Thus, as the press dutifully chronicles charges of misconduct against elected officials and politicians, it also unintentionally taints career civil servants. Broad labels suggest that all individuals who publicly aspire to the "calling" of public service privately aspire to private gain. The average reader is not likely to differentiate between elected and appointed public officials. Because corruption anywhere in government tarnishes the image of anyone in government, the reputation of civil servants is diminished by misidentification with less-than-ethical politicians.
Thus, public bureaucrats take a beating. Almost without exception artists and writers confirm a pessimistic view of bureaucracy's impact on its clients and even its own employees. Our society has established an image of public servants as untrustworthy and bumbling , entangled in red tape, failing to apply the common sense with which average citizens are endowed. The popular view of the public bureaucracy is a weak system which produces profoundly negative behaviors--stifling, demoralizing, corrupting, impersonal and unjust. And it apparently wastes a great deal of our resources, while producing only weak results.

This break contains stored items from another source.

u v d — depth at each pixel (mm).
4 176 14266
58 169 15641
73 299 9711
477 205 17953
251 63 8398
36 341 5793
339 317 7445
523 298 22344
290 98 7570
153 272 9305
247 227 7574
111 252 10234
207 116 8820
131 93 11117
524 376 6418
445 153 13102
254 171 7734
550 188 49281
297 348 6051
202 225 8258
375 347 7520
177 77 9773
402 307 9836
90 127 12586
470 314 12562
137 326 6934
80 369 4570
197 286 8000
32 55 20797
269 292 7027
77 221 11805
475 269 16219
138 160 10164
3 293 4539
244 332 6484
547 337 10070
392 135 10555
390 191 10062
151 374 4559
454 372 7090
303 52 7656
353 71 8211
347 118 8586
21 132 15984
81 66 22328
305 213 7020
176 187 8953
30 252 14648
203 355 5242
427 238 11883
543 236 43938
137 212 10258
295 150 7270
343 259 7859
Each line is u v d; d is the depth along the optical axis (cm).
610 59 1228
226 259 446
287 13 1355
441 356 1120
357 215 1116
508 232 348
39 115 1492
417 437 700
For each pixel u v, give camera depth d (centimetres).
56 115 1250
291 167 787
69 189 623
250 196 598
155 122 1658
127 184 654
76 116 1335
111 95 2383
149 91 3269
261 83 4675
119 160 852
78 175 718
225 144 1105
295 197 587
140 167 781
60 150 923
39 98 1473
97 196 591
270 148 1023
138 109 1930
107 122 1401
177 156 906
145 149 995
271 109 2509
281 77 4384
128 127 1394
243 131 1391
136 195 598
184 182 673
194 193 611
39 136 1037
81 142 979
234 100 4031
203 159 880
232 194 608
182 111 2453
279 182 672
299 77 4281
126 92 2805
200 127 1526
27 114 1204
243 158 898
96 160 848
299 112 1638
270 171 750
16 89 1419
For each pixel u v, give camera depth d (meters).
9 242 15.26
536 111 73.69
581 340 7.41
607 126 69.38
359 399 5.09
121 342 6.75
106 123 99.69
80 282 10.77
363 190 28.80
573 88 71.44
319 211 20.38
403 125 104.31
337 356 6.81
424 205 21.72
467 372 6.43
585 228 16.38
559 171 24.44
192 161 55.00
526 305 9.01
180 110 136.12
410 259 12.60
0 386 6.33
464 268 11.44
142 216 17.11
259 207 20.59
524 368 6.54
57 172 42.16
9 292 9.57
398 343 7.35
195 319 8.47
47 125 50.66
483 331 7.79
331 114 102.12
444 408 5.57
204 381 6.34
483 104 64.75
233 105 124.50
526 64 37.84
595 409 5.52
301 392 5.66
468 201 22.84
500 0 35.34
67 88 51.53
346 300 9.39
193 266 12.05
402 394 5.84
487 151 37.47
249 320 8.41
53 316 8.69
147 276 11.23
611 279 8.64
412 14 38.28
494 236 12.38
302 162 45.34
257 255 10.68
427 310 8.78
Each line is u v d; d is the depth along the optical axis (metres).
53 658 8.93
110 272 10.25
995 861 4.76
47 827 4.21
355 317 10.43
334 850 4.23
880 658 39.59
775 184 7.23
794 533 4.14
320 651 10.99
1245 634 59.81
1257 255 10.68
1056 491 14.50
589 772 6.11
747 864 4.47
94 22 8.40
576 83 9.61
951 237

Some of those complaints are valid and deserve attention; government must be improved--as should any organization. One obstacle to improvement, however, is that the attack on bureaucracy is ceaseless and unbalanced. Journalists, writers and artists have overworked and exploited that image. Of course, it is only realistic to recognize that criticism is their job, that good management simply is not entertaining. It would be naive to castigate the government's critics for failing to seek evidence of excellent public sector performance. But we must also acknowledge that a "healthy cynicism" may contribute to, as well as call attention to, an unhealthy bureaucracy.
Committed Public Servants
Yet, despite such negative images, low pay and adverse circumstance, many people do choose to serve their fellow citizens. As public servants they are responding to values, abstractions, or callings to serve others, to solve challenging problems, to improve the public welfare. They are dedicated to their clients. They put in long hours. They work under difficult conditions. Although their accomplishments are usually not considered newsworthy, those who have received formal recognition suggest a depth of commitment to the public service which the public rarely recognizes:
A recent Sloan Foundation Public Service Award recipient was Ed Wagner, an Assistant Commissioner of Environmental Protection in New York City, whose administration of the city's massive wastewater treatment and disposal system saved hundreds of millions of dollars.
The American Society for Public Administration honored Carol M. Fay, District Director for the Internal Revenue Service in Salt Lake City, for her leadership abilities and self motivation which had a significant impact on increased program effectiveness, the public image of the IRS, employee morale and agency productivity.
ASPA and the National Academy for Public Administration designated Gordon M. Sherman, Commissioner of Social Security's Atlanta Region, as a National Public Service Award Winner for instituting innovations that significantly increased productivity while saving taxpayers money.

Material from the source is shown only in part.